[Collected data entries]

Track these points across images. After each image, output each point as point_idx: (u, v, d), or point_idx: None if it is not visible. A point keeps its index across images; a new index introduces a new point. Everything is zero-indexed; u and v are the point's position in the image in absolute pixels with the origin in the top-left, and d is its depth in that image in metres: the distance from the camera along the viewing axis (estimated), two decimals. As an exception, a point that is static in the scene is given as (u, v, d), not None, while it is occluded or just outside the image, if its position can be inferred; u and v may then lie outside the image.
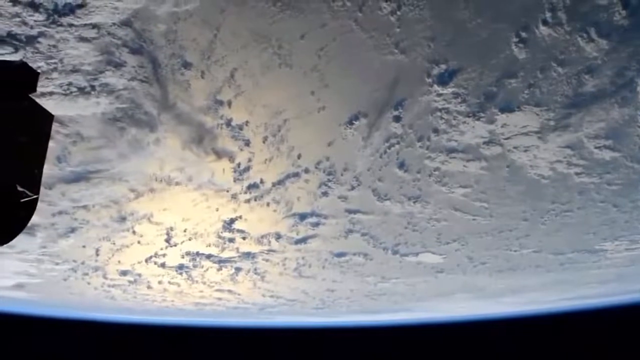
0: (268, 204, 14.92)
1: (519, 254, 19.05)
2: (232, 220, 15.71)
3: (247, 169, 13.40)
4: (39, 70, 9.48)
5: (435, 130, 12.48)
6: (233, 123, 11.98)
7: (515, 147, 12.90)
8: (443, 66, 10.80)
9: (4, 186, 4.48)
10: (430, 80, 11.09)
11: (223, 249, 17.47)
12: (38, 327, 29.40)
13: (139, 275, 19.67)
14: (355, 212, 15.65)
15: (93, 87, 10.39)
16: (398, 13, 9.62)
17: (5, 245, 4.40)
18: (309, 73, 10.84)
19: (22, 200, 4.67)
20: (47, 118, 5.15)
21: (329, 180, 14.11)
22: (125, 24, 9.38)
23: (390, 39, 10.19)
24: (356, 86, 11.36)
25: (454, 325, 31.39)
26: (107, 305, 24.38)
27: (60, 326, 29.80)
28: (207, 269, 19.11)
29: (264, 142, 12.62)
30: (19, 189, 4.60)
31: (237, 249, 17.52)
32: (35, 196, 4.78)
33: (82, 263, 18.46)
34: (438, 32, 10.08)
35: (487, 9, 9.63)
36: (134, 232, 16.02)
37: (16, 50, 9.14)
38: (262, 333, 32.59)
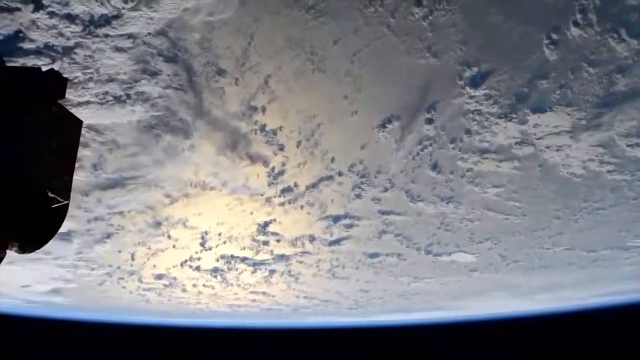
0: (302, 207, 15.03)
1: (551, 252, 19.00)
2: (267, 224, 15.83)
3: (281, 173, 13.51)
4: (75, 80, 9.71)
5: (468, 132, 12.51)
6: (267, 128, 12.08)
7: (547, 147, 12.89)
8: (475, 69, 10.84)
9: (35, 192, 4.59)
10: (462, 82, 11.13)
11: (257, 252, 17.59)
12: (73, 331, 29.76)
13: (174, 278, 19.86)
14: (388, 213, 15.69)
15: (129, 96, 10.52)
16: (430, 18, 9.68)
17: (41, 251, 4.52)
18: (342, 78, 10.92)
19: (53, 206, 4.79)
20: (76, 124, 5.26)
21: (363, 183, 14.18)
22: (161, 33, 9.49)
23: (422, 43, 10.24)
24: (389, 90, 11.42)
25: (489, 323, 31.32)
26: (142, 309, 24.63)
27: (96, 330, 30.15)
28: (242, 272, 19.24)
29: (297, 146, 12.71)
30: (50, 194, 4.71)
31: (272, 251, 17.64)
32: (66, 202, 4.89)
33: (118, 268, 18.71)
34: (470, 36, 10.12)
35: (518, 12, 9.67)
36: (169, 237, 16.19)
37: (53, 61, 9.31)
38: (295, 333, 32.66)
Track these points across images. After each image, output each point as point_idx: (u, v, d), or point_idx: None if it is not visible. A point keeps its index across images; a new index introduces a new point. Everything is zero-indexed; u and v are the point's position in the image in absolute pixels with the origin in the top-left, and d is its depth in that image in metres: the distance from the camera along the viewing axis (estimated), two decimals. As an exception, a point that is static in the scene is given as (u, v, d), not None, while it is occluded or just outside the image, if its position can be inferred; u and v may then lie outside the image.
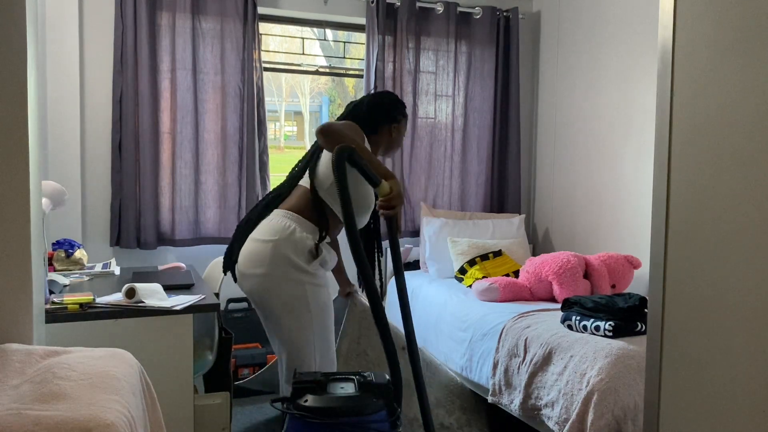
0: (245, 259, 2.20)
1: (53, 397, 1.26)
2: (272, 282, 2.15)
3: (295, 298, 2.16)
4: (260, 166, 3.76)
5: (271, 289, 2.15)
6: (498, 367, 2.78)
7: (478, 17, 4.15)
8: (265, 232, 2.19)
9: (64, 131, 3.38)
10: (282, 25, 4.04)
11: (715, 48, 1.24)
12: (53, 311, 2.07)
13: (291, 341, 2.19)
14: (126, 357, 1.56)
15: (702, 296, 1.28)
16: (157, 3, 3.51)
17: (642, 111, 3.52)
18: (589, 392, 2.29)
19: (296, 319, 2.18)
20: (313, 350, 2.20)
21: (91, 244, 3.50)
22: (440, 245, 3.86)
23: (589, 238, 3.91)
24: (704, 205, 1.27)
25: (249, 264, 2.19)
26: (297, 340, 2.19)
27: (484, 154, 4.25)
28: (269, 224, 2.21)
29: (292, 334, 2.18)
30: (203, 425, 2.38)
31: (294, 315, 2.18)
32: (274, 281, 2.15)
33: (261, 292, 2.19)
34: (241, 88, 3.68)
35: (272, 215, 2.24)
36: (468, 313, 3.14)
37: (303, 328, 2.18)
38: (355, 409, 1.76)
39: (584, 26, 3.97)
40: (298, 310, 2.18)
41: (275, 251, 2.15)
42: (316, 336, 2.20)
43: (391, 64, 4.00)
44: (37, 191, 1.75)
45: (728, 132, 1.22)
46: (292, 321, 2.18)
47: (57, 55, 3.34)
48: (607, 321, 2.54)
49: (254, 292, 2.21)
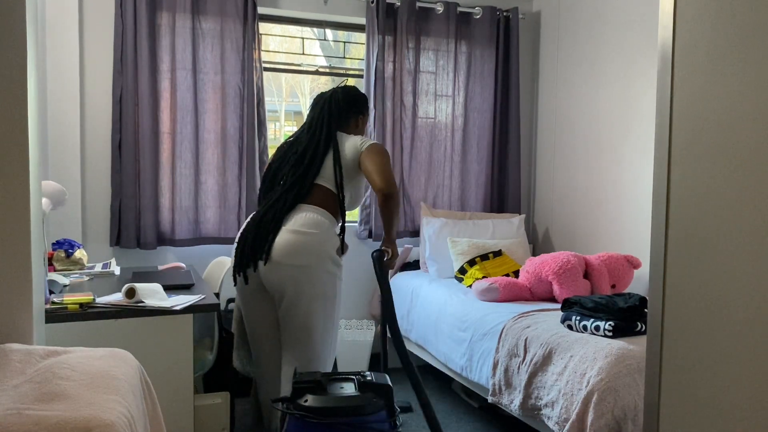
0: (284, 249, 2.32)
1: (53, 397, 1.26)
2: (311, 273, 2.32)
3: (328, 290, 2.36)
4: (260, 166, 3.76)
5: (309, 280, 2.32)
6: (498, 367, 2.78)
7: (478, 17, 4.15)
8: (304, 225, 2.33)
9: (64, 131, 3.38)
10: (282, 25, 4.04)
11: (715, 48, 1.24)
12: (53, 311, 2.07)
13: (315, 333, 2.37)
14: (126, 357, 1.56)
15: (702, 296, 1.28)
16: (157, 3, 3.51)
17: (642, 111, 3.52)
18: (589, 392, 2.29)
19: (325, 308, 2.38)
20: (330, 344, 2.43)
21: (91, 244, 3.51)
22: (440, 245, 3.86)
23: (589, 238, 3.91)
24: (704, 205, 1.27)
25: (288, 254, 2.31)
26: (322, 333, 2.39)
27: (484, 154, 4.25)
28: (306, 217, 2.36)
29: (319, 326, 2.37)
30: (203, 425, 2.38)
31: (324, 305, 2.37)
32: (313, 272, 2.32)
33: (296, 282, 2.31)
34: (241, 88, 3.68)
35: (303, 210, 2.39)
36: (468, 313, 3.14)
37: (329, 322, 2.41)
38: (355, 409, 1.76)
39: (584, 26, 3.97)
40: (329, 301, 2.38)
41: (318, 244, 2.33)
42: (334, 329, 2.45)
43: (391, 64, 4.00)
44: (37, 191, 1.75)
45: (728, 132, 1.22)
46: (321, 310, 2.37)
47: (57, 55, 3.34)
48: (607, 321, 2.54)
49: (288, 281, 2.33)
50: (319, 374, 1.88)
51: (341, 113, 2.61)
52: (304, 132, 2.62)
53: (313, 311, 2.35)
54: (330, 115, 2.58)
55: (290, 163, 2.54)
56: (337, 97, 2.62)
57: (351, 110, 2.64)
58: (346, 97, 2.63)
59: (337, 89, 2.67)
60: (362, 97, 2.70)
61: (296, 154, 2.55)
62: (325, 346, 2.43)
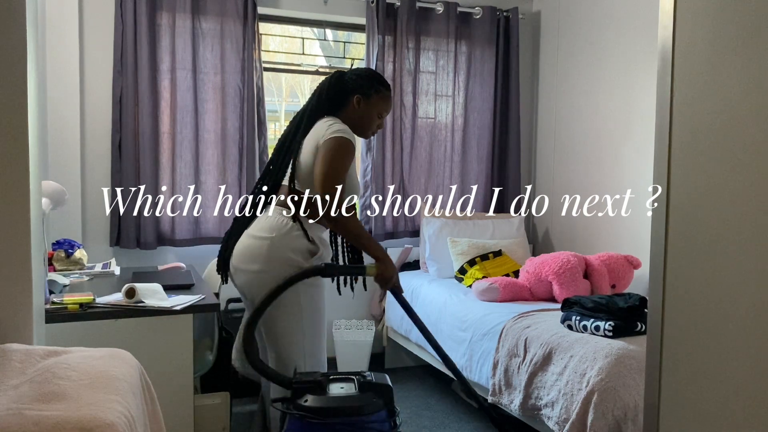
0: (240, 254, 2.19)
1: (53, 397, 1.26)
2: (266, 280, 2.12)
3: (289, 299, 2.13)
4: (260, 166, 3.76)
5: (264, 287, 2.10)
6: (498, 367, 2.78)
7: (478, 17, 4.15)
8: (261, 229, 2.18)
9: (64, 131, 3.38)
10: (282, 25, 4.03)
11: (715, 48, 1.24)
12: (53, 311, 2.07)
13: (280, 341, 2.18)
14: (126, 357, 1.56)
15: (702, 296, 1.28)
16: (157, 3, 3.51)
17: (642, 111, 3.52)
18: (589, 392, 2.29)
19: (287, 319, 2.17)
20: (302, 352, 2.19)
21: (91, 244, 3.50)
22: (440, 245, 3.86)
23: (589, 238, 3.91)
24: (704, 205, 1.27)
25: (243, 259, 2.18)
26: (286, 341, 2.18)
27: (484, 154, 4.25)
28: (266, 221, 2.19)
29: (281, 333, 2.17)
30: (203, 425, 2.38)
31: (285, 315, 2.16)
32: (268, 279, 2.11)
33: (253, 289, 2.18)
34: (241, 88, 3.68)
35: (271, 211, 2.21)
36: (468, 313, 3.14)
37: (293, 329, 2.17)
38: (355, 409, 1.76)
39: (584, 26, 3.97)
40: (290, 310, 2.16)
41: (271, 249, 2.13)
42: (306, 337, 2.19)
43: (391, 64, 4.00)
44: (37, 191, 1.75)
45: (728, 132, 1.22)
46: (282, 320, 2.16)
47: (57, 55, 3.34)
48: (607, 321, 2.54)
49: (246, 287, 2.20)
50: (319, 374, 1.88)
51: (337, 93, 2.28)
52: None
53: (275, 318, 2.16)
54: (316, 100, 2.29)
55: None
56: (336, 76, 2.31)
57: (347, 87, 2.28)
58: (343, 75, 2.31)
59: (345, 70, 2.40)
60: (366, 74, 2.32)
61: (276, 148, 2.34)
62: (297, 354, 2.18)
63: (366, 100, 2.29)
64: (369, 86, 2.29)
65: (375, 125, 2.35)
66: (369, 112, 2.30)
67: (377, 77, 2.33)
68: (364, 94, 2.28)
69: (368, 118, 2.31)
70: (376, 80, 2.32)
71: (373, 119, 2.33)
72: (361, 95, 2.28)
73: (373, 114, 2.31)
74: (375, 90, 2.30)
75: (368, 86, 2.29)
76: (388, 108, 2.37)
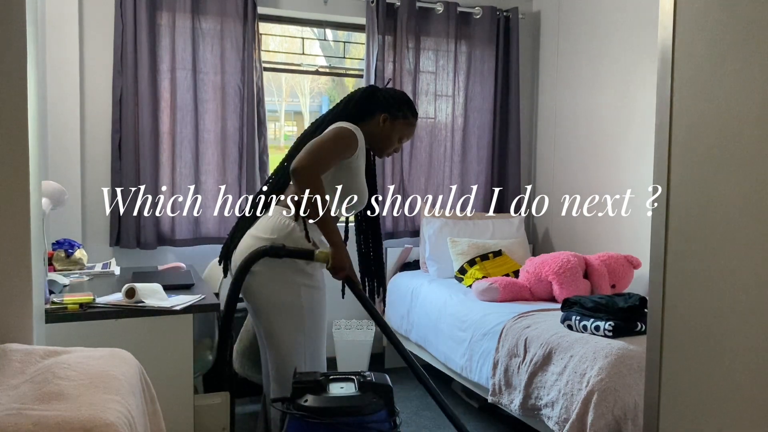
0: (241, 255, 2.18)
1: (53, 397, 1.26)
2: (266, 281, 2.12)
3: (288, 300, 2.13)
4: (260, 166, 3.76)
5: (264, 289, 2.12)
6: (498, 367, 2.78)
7: (478, 17, 4.15)
8: (263, 230, 2.16)
9: (64, 131, 3.38)
10: (282, 25, 4.03)
11: (715, 48, 1.24)
12: (53, 311, 2.07)
13: (280, 342, 2.16)
14: (126, 357, 1.56)
15: (702, 296, 1.28)
16: (157, 3, 3.51)
17: (642, 111, 3.52)
18: (589, 392, 2.29)
19: (287, 321, 2.16)
20: (303, 353, 2.17)
21: (91, 244, 3.50)
22: (440, 245, 3.86)
23: (589, 238, 3.91)
24: (704, 205, 1.27)
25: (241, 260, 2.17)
26: (286, 342, 2.16)
27: (484, 154, 4.25)
28: (268, 221, 2.18)
29: (282, 335, 2.16)
30: (203, 425, 2.38)
31: (285, 317, 2.15)
32: (268, 281, 2.12)
33: (253, 290, 2.17)
34: (241, 88, 3.68)
35: (272, 211, 2.20)
36: (468, 313, 3.14)
37: (294, 331, 2.15)
38: (355, 409, 1.76)
39: (584, 26, 3.97)
40: (290, 312, 2.14)
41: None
42: (307, 339, 2.18)
43: (391, 64, 4.00)
44: (37, 191, 1.75)
45: (728, 132, 1.22)
46: (283, 322, 2.15)
47: (57, 55, 3.34)
48: (607, 321, 2.54)
49: (245, 288, 2.19)
50: (319, 374, 1.88)
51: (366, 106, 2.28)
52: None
53: (273, 319, 2.15)
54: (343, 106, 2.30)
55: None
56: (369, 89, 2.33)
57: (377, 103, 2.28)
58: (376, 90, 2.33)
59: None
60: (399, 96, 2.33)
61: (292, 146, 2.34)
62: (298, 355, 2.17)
63: (392, 120, 2.29)
64: (398, 109, 2.30)
65: (392, 148, 2.36)
66: (391, 133, 2.30)
67: (408, 103, 2.34)
68: (391, 114, 2.29)
69: (388, 139, 2.32)
70: (407, 105, 2.33)
71: (393, 141, 2.33)
72: (389, 114, 2.28)
73: (394, 136, 2.32)
74: (403, 114, 2.30)
75: (397, 108, 2.29)
76: (410, 135, 2.38)
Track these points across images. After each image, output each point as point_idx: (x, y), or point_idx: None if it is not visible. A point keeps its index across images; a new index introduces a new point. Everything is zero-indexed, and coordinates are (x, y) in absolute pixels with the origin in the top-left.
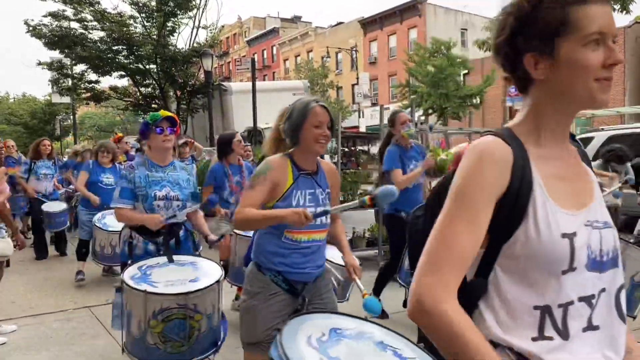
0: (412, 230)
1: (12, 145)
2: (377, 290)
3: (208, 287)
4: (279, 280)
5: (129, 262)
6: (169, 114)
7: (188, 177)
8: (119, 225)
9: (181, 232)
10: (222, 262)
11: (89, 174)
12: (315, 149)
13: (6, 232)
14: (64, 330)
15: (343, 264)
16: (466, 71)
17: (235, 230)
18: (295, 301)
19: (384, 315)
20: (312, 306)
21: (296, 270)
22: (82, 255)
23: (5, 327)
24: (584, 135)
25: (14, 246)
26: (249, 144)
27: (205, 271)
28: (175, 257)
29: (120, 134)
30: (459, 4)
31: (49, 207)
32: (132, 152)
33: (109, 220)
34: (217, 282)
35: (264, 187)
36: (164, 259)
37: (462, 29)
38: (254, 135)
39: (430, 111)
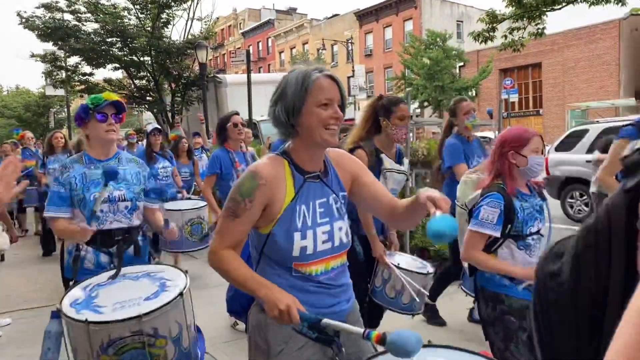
0: (546, 295)
1: (30, 137)
2: (434, 296)
3: (167, 303)
4: (303, 328)
5: (72, 281)
6: (115, 97)
7: (138, 170)
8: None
9: (139, 237)
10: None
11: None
12: (323, 138)
13: (1, 226)
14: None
15: (419, 269)
16: (462, 63)
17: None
18: (326, 349)
19: (441, 321)
20: (348, 353)
21: (324, 311)
22: (49, 252)
23: (0, 320)
24: (579, 128)
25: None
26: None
27: (165, 282)
28: (126, 270)
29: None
30: None
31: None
32: (123, 144)
33: None
34: (180, 294)
35: (252, 214)
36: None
37: (457, 21)
38: (249, 127)
39: (425, 104)
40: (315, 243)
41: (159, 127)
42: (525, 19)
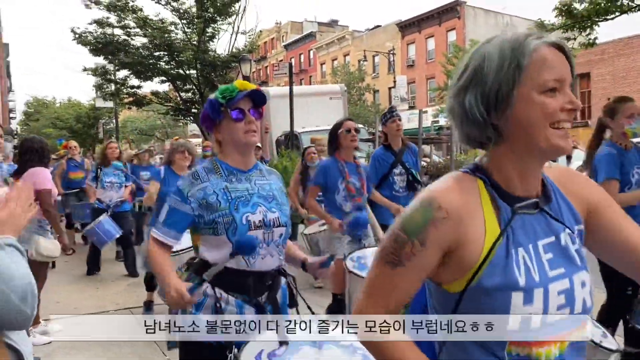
0: None
1: (75, 147)
2: None
3: None
4: None
5: (233, 348)
6: (252, 86)
7: (281, 185)
8: (186, 243)
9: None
10: (339, 297)
11: (161, 184)
12: (551, 143)
13: (52, 233)
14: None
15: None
16: None
17: (347, 265)
18: None
19: None
20: None
21: None
22: (152, 285)
23: (50, 326)
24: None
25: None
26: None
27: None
28: (295, 337)
29: (177, 137)
30: (499, 5)
31: (88, 227)
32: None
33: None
34: None
35: (424, 262)
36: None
37: (502, 30)
38: (290, 139)
39: None
40: (546, 309)
41: None
42: (575, 29)
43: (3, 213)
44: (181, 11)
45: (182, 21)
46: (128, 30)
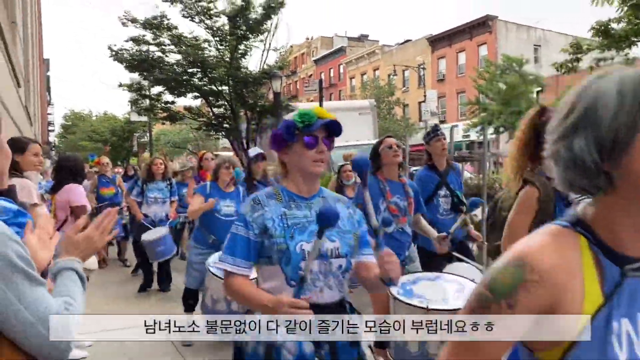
0: None
1: (107, 163)
2: None
3: None
4: None
5: None
6: (330, 115)
7: (349, 212)
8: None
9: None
10: None
11: (206, 199)
12: None
13: None
14: (137, 347)
15: None
16: (540, 89)
17: (391, 291)
18: None
19: None
20: None
21: None
22: (189, 306)
23: (83, 341)
24: None
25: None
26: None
27: None
28: None
29: (202, 152)
30: (533, 19)
31: (147, 235)
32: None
33: None
34: None
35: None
36: None
37: (535, 45)
38: None
39: (501, 129)
40: None
41: (263, 152)
42: (613, 48)
43: (80, 236)
44: (214, 29)
45: (215, 39)
46: (163, 47)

[Problem statement] Skip every picture, and restate word for word only the lines above from the line containing "52: (304, 132, 2.62)" to the line containing "75: (368, 86, 2.29)", both of them included.

[Completed task]
52: (304, 132, 2.62)
53: (313, 311, 2.35)
54: (330, 115, 2.58)
55: (290, 163, 2.54)
56: (337, 97, 2.62)
57: (351, 110, 2.64)
58: (346, 97, 2.63)
59: (337, 89, 2.67)
60: (362, 97, 2.70)
61: (296, 154, 2.55)
62: (325, 346, 2.43)
0: (240, 254, 2.19)
1: (53, 397, 1.26)
2: (266, 280, 2.12)
3: (289, 299, 2.13)
4: (260, 166, 3.76)
5: (264, 287, 2.10)
6: (498, 367, 2.78)
7: (478, 17, 4.15)
8: (261, 229, 2.18)
9: (64, 131, 3.38)
10: (282, 25, 4.03)
11: (715, 48, 1.24)
12: (53, 311, 2.07)
13: (280, 341, 2.18)
14: (126, 357, 1.56)
15: (702, 296, 1.28)
16: (157, 3, 3.51)
17: (642, 111, 3.52)
18: (589, 392, 2.29)
19: (287, 319, 2.17)
20: (302, 352, 2.19)
21: (91, 244, 3.50)
22: (440, 245, 3.86)
23: (589, 238, 3.91)
24: (704, 205, 1.27)
25: (243, 259, 2.18)
26: (286, 341, 2.18)
27: (484, 154, 4.25)
28: (266, 221, 2.19)
29: (281, 333, 2.17)
30: (203, 425, 2.38)
31: (285, 315, 2.16)
32: (268, 279, 2.11)
33: (253, 289, 2.18)
34: (241, 88, 3.68)
35: (271, 211, 2.21)
36: (468, 313, 3.14)
37: (293, 329, 2.17)
38: (355, 409, 1.76)
39: (584, 26, 3.97)
40: (290, 310, 2.16)
41: (271, 249, 2.13)
42: (306, 337, 2.19)
43: (391, 64, 4.00)
44: (37, 191, 1.75)
45: (728, 132, 1.22)
46: (282, 320, 2.16)
47: (57, 55, 3.34)
48: (607, 321, 2.54)
49: (246, 287, 2.20)
50: (319, 374, 1.88)
51: (337, 93, 2.28)
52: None
53: (275, 318, 2.16)
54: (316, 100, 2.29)
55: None
56: (336, 76, 2.31)
57: (347, 87, 2.28)
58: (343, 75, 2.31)
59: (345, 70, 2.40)
60: (366, 74, 2.32)
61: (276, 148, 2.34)
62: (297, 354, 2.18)
63: (366, 100, 2.29)
64: (369, 86, 2.29)
65: (375, 125, 2.35)
66: (369, 112, 2.30)
67: (377, 77, 2.33)
68: (364, 94, 2.28)
69: (368, 118, 2.31)
70: (376, 80, 2.32)
71: (373, 119, 2.33)
72: (361, 95, 2.28)
73: (373, 114, 2.31)
74: (375, 90, 2.30)
75: (368, 86, 2.29)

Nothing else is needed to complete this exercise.